AUFGABE A:
Schreibe aus dem Text über Marktl am Inn den Abschnitt zwischen "Und seither stehen" und "wie die 2800-Einwohner-Gemeinde." einschließlich beider Stellen wortgetreu ab.

VORLIEGENDER TEXT:
- - -

Seit die Münchner Rechtsanwaltskanzlei Westpfahl Spilker Wastl in der Vorwoche ein von der Erzdiözese München und Freising in Auftrag gegebenes Gutachten über Missbrauch vorgelegt hat, herrscht Aufruhr unter Katholiken. "Jeder weiß, dass in der Kirche im Laufe der Jahrhunderte jede Menge Schweinereien passiert sind, aber das jetzt ist schon eine besondere Dimension", meint ein Mann, der seinen Namen auf keinen Fall nennen will. Denn: "Das bringt nur Ärger."

Den hat der emeritierte Papst auch. In vier Fällen, so liest man es im Gutachten, habe er in seiner Zeit als Erzbischof von München (1977 bis 1982) nichts gegen des Missbrauchs beschuldigte Kleriker unternommen.

Und seither stehen im deutschen Marktl am Inn im Landkreis Altötting die Telefone nicht mehr still. Natürlich möchten sehr viele nun von Bürgermeister Dittmann, der mit Vornamen auch noch Benedikt heißt, wissen, wie Marktl jetzt mit der Situation umgeht.

Der Ort ist Papst

Es ist nämlich nicht so, dass in Marktl bloß ein paar Hinweisschilder auf das Geburtshaus des Papstes verweisen: Der Ort ist Papst. Hätte man einen Papst-Geburtsort auf dem Reißbrett entwerfen müssen, er würde vermutlich aussehen wie die 2800-Einwohner-Gemeinde.

- - -

ANGEZEIGTE EINTRÄGE:

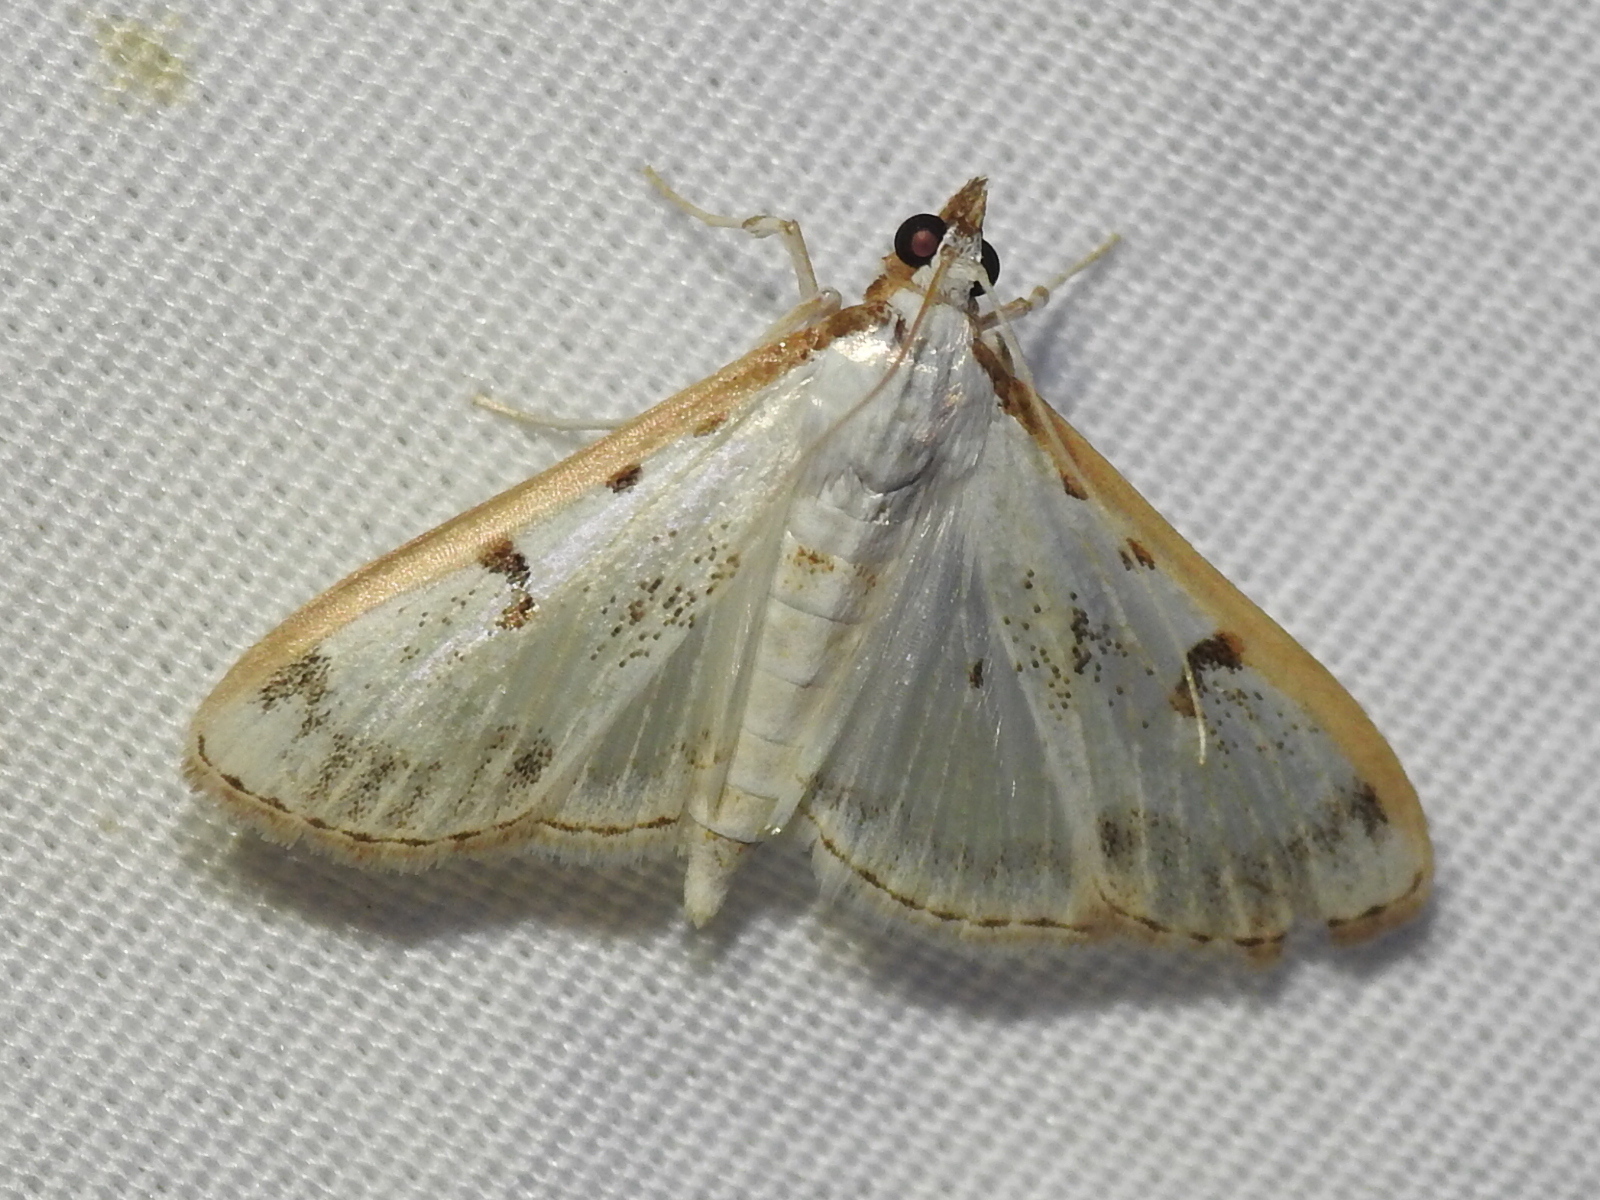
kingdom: Animalia
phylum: Arthropoda
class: Insecta
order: Lepidoptera
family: Crambidae
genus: Palpita
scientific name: Palpita gracilalis
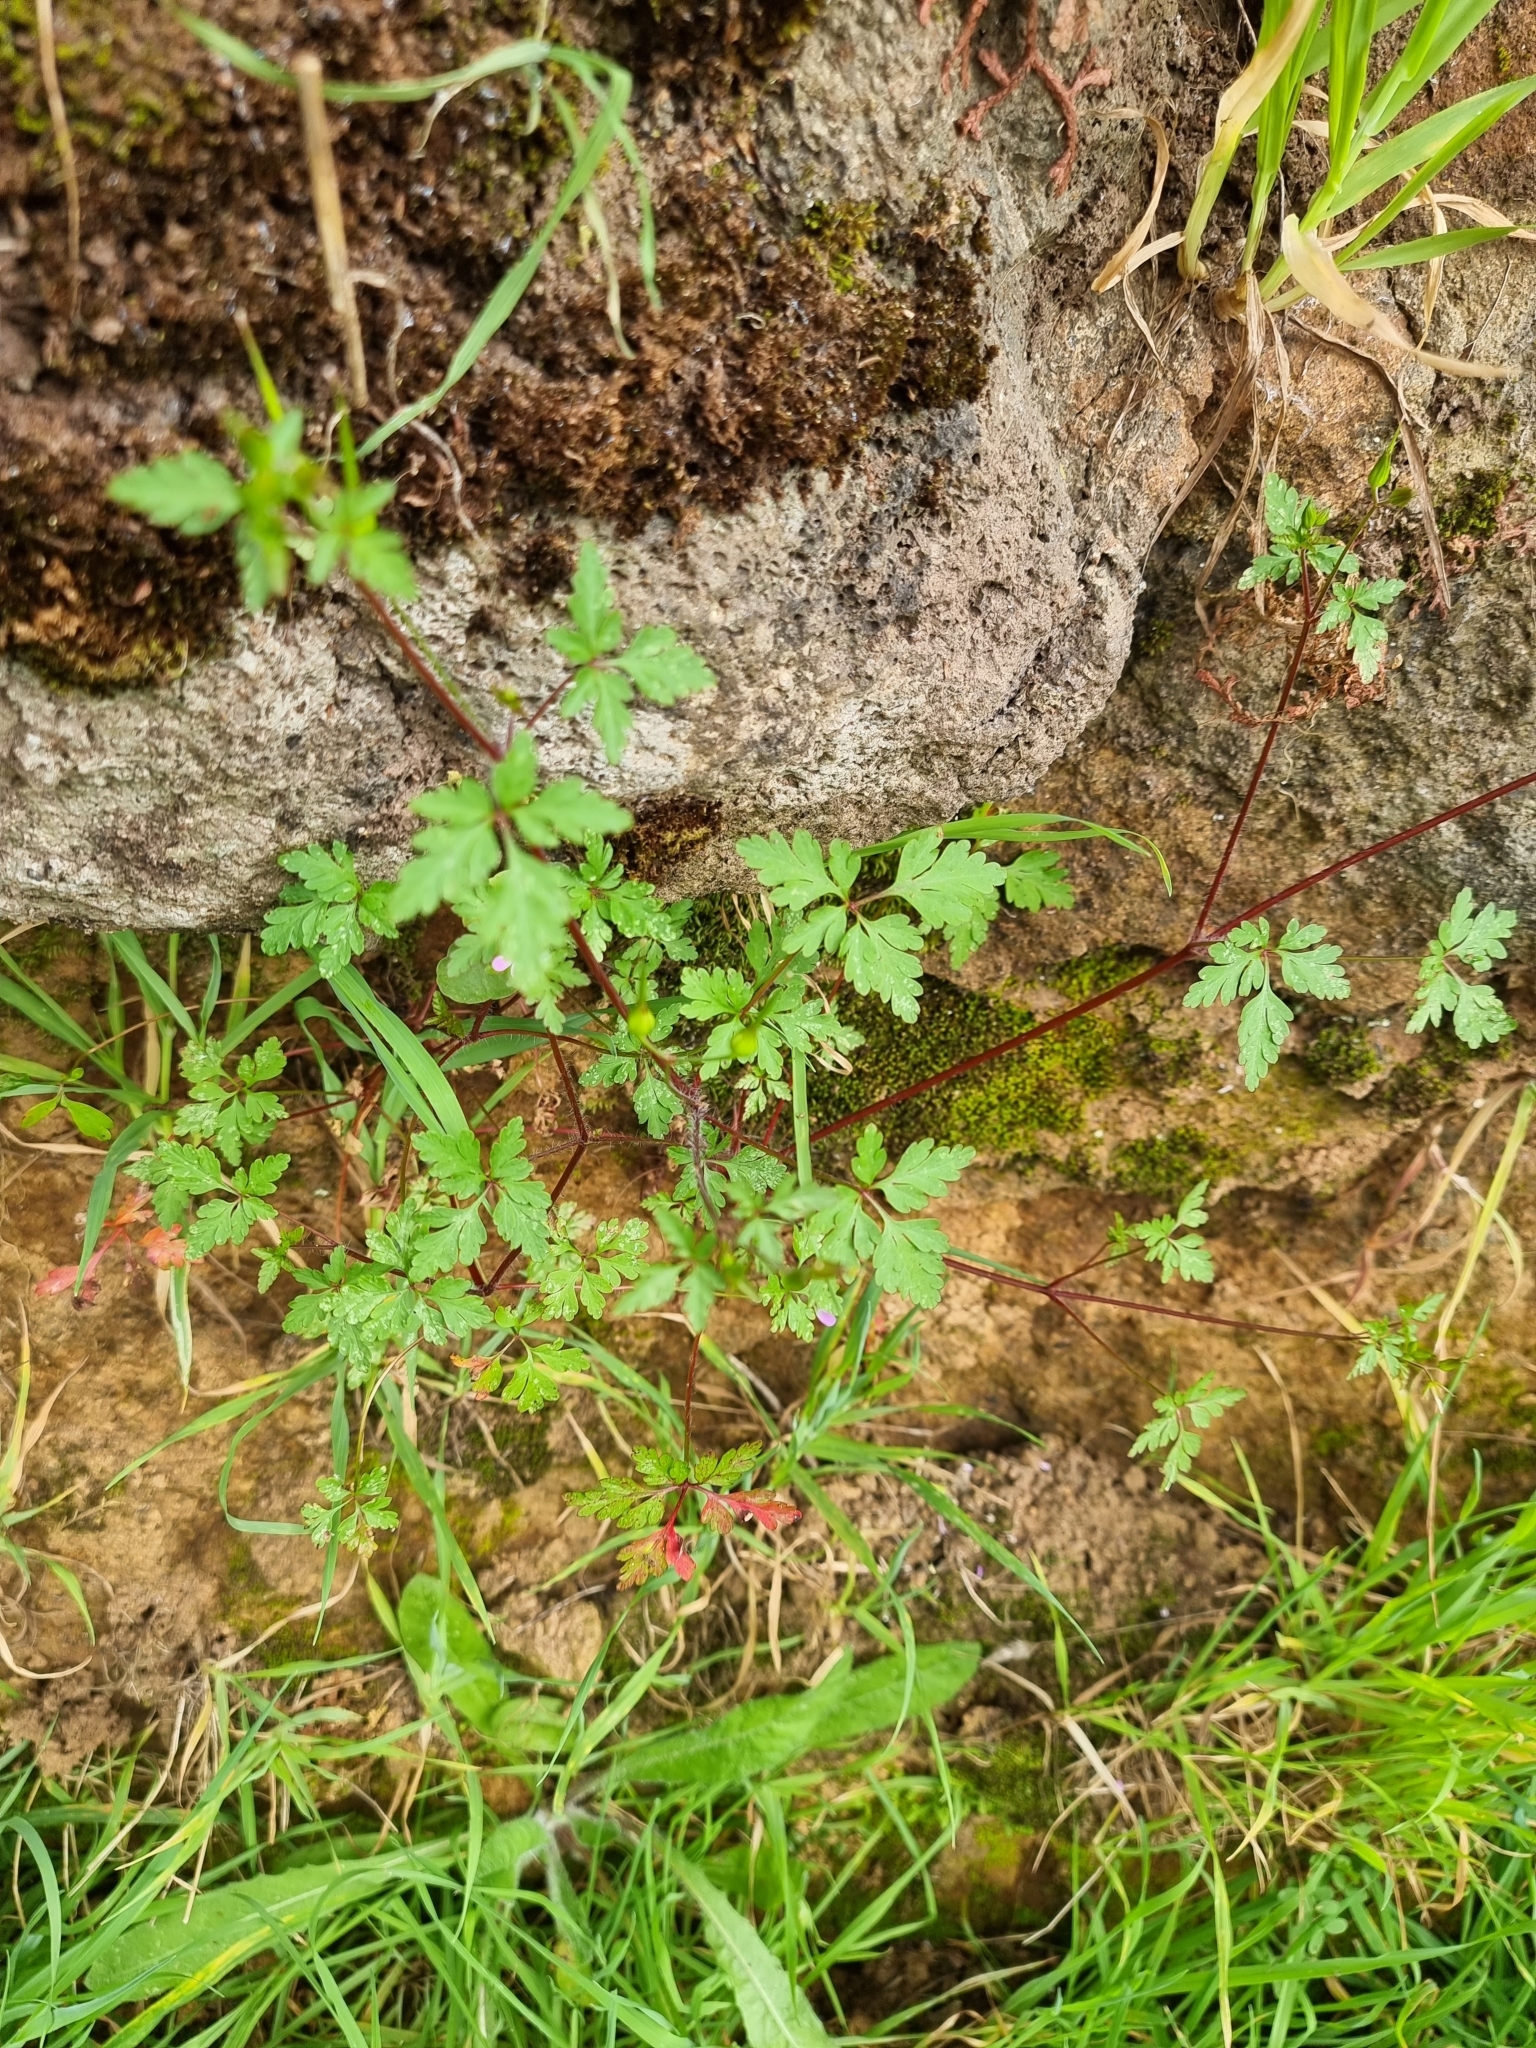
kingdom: Plantae
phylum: Tracheophyta
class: Magnoliopsida
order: Geraniales
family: Geraniaceae
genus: Geranium
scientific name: Geranium purpureum
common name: Little-robin
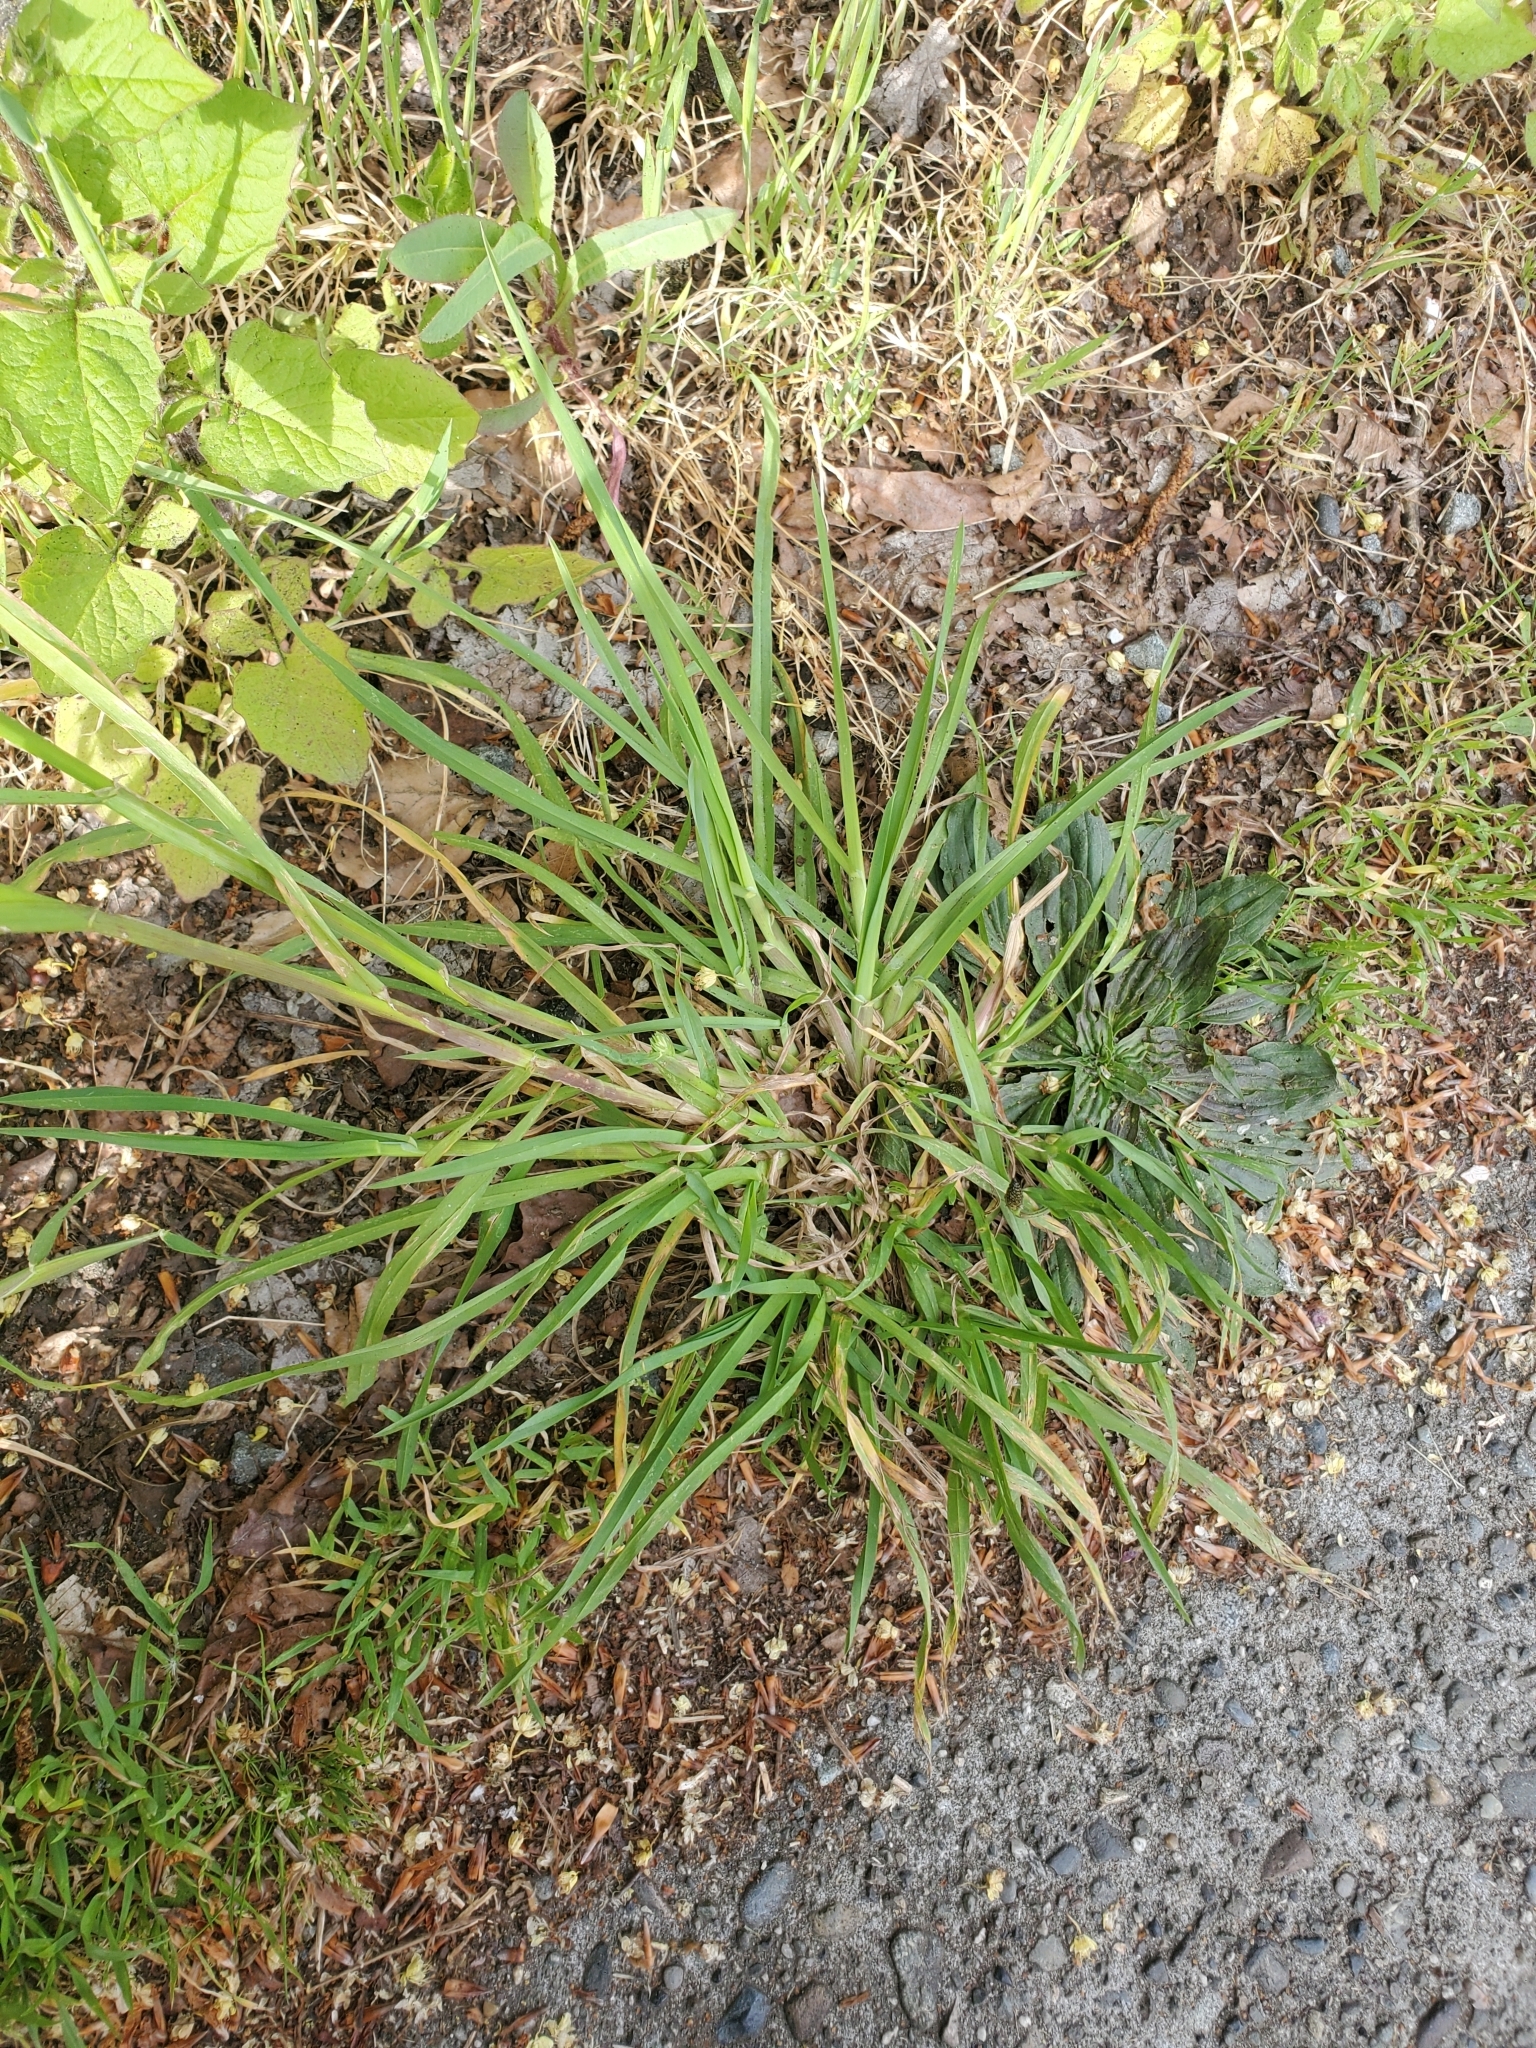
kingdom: Plantae
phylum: Tracheophyta
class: Liliopsida
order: Poales
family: Poaceae
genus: Dactylis
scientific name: Dactylis glomerata
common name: Orchardgrass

- - -

AUFGABE B:
Suche in den Einträgen oben jede Zeile, die die Zeichenfolge "name" enthält, und gib diese Zeilen vollständig wieder. Achte dabei auf Groß- und Kleinschreibung.

LÖSUNG A:
Und seither stehen im deutschen Marktl am Inn im Landkreis Altötting die Telefone nicht mehr still. Natürlich möchten sehr viele nun von Bürgermeister Dittmann, der mit Vornamen auch noch Benedikt heißt, wissen, wie Marktl jetzt mit der Situation umgeht.

Der Ort ist Papst

Es ist nämlich nicht so, dass in Marktl bloß ein paar Hinweisschilder auf das Geburtshaus des Papstes verweisen: Der Ort ist Papst. Hätte man einen Papst-Geburtsort auf dem Reißbrett entwerfen müssen, er würde vermutlich aussehen wie die 2800-Einwohner-Gemeinde.

LÖSUNG B:
scientific name: Palpita gracilalis
scientific name: Geranium purpureum
common name: Little-robin
scientific name: Dactylis glomerata
common name: Orchardgrass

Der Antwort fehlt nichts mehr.